Aunque estaba convencido de que el pachá iba a acompañarlo a Europa, Emin había tomado en secreto la determinación de no abandonar nunca África. En 1875, durante la última visita a su Alemania natal, había abandonado a su amante turca, madame Hakki, y había huido a Egipto, llevándose sus joyas y su dinero. A raíz de su desaparición, la mujer había obtenido una sentencia judicial a su favor por valor de diez mil marcos, lo que hacía que Emin no abrigara la menor duda sobre su determinación de meterlo entre rejas si volvía a ponerse bajo la jurisdicción alemana o turca. Stanley no iba a tener conocimiento del escándalo de la amante turca de Emin y su pleito hasta que no llegaran a El Cairo. El explorador enterró la noticia en su diario y no dijo ni una palabra a nadie al respecto, a sabiendas de que el trato criminal que había dispensado Emin a su amante, de haberse hecho público, habría desencadenado una tormenta de cólera entre quienes recordaran la cantidad de vidas inocentes que se habían perdido para salvar a semejante sinvergüenza.

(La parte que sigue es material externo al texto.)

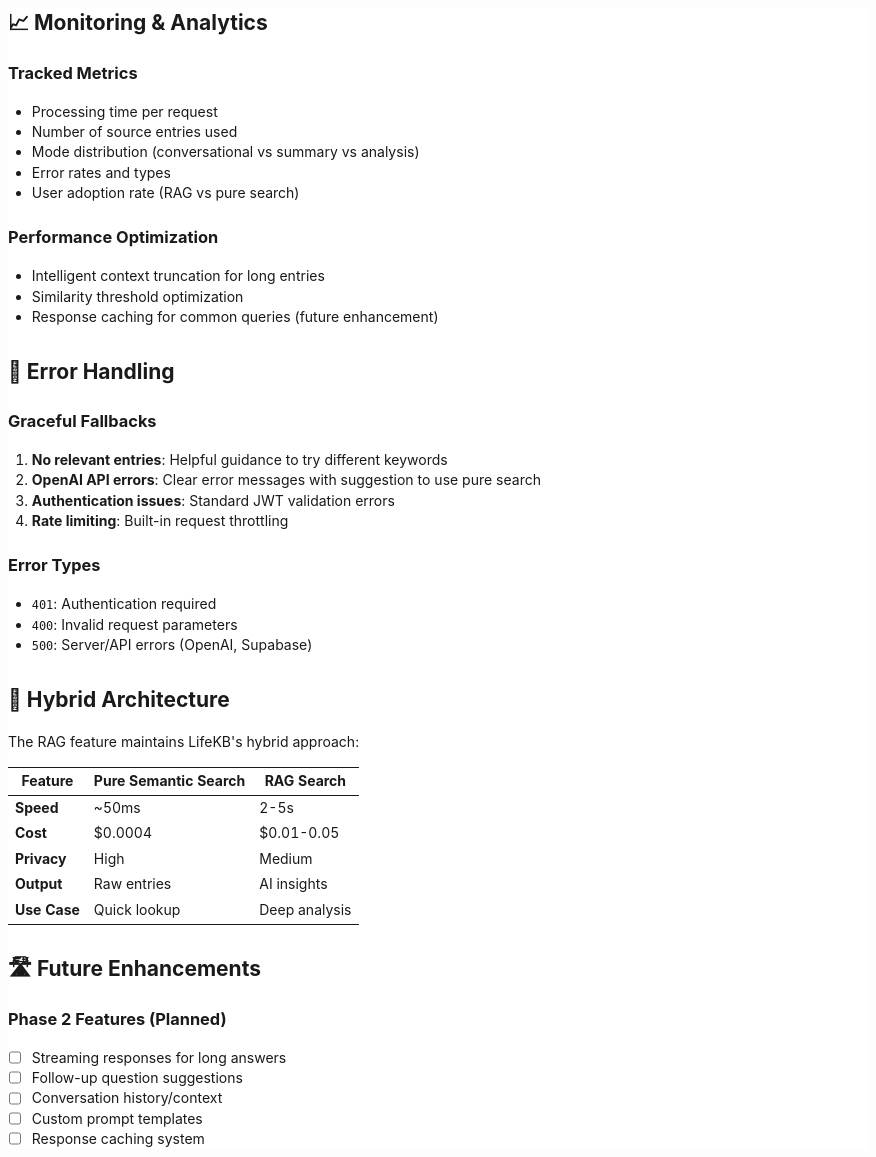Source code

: ## 📈 Monitoring & Analytics

### Tracked Metrics
- Processing time per request
- Number of source entries used  
- Mode distribution (conversational vs summary vs analysis)
- Error rates and types
- User adoption rate (RAG vs pure search)

### Performance Optimization
- Intelligent context truncation for long entries
- Similarity threshold optimization
- Response caching for common queries (future enhancement)

## 🚨 Error Handling

### Graceful Fallbacks
1. **No relevant entries**: Helpful guidance to try different keywords
2. **OpenAI API errors**: Clear error messages with suggestion to use pure search
3. **Authentication issues**: Standard JWT validation errors
4. **Rate limiting**: Built-in request throttling

### Error Types
- `401`: Authentication required
- `400`: Invalid request parameters
- `500`: Server/API errors (OpenAI, Supabase)

## 🔄 Hybrid Architecture

The RAG feature maintains LifeKB's hybrid approach:

| Feature | Pure Semantic Search | RAG Search |
|---------|---------------------|------------|
| **Speed** | ~50ms | 2-5s |
| **Cost** | $0.0004 | $0.01-0.05 |
| **Privacy** | High | Medium |
| **Output** | Raw entries | AI insights |
| **Use Case** | Quick lookup | Deep analysis |

## 🛣️ Future Enhancements

### Phase 2 Features (Planned)
- [ ] Streaming responses for long answers
- [ ] Follow-up question suggestions
- [ ] Conversation history/context
- [ ] Custom prompt templates
- [ ] Response caching system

Ya en la costa, en la ciudad de Bagamoyo, a primeros de diciembre de 1889, Emin, que era muy miope, se cayó por un balcón en el curso de una cena de celebración y se partió la cabeza. Los oficiales alemanes que habían organizado la cena se lo llevaron rápidamente a su hospital militar y Stanley no volvió a verlo nunca más. Un mes más tarde, Emin anunció que tenía la intención de ponerse al servicio de Alemania y en abril de 1890 salió de Bagamoyo al frente de una expedición muy bien equipada. Esperaba poder reclutar a sus antiguos soldados sudaneses, que se habían quedado a orillas del lago Alberto, y con su ayuda reclamar Ecuatoria para Alemania. Pero no tardaría en descubrir que sus antiguos subordinados habían permanecido fieles a Egipto y a Gran Bretaña. De modo que Emin desapareció en el interior de África en el curso de una oscura misión que acabó con su captura por Kibonge, un señor de la guerra y traficante de esclavos árabo-swahili, al sur de las cataratas Stanley, en el Congo. Emin Pachá fue detenido y decapitado por orden de Kibonge. «El mismo día que recibió el beso de sus compatriotas, quedó condenado», comentaría secamente Stanley.
La ingratitud de Emin vino a subrayar el fracaso absoluto de la expedición de Stanley, que no consiguió hacer lo que Mackinnon y él más querían: a saber, fortalecer la posición estratégica de Gran Bretaña en África oriental y central. La cuestión de si Gran Bretaña, Alemania o incluso Francia se convertirían en la potencia guardiana de la fuente y la cuenca alta del Nilo seguía abierta.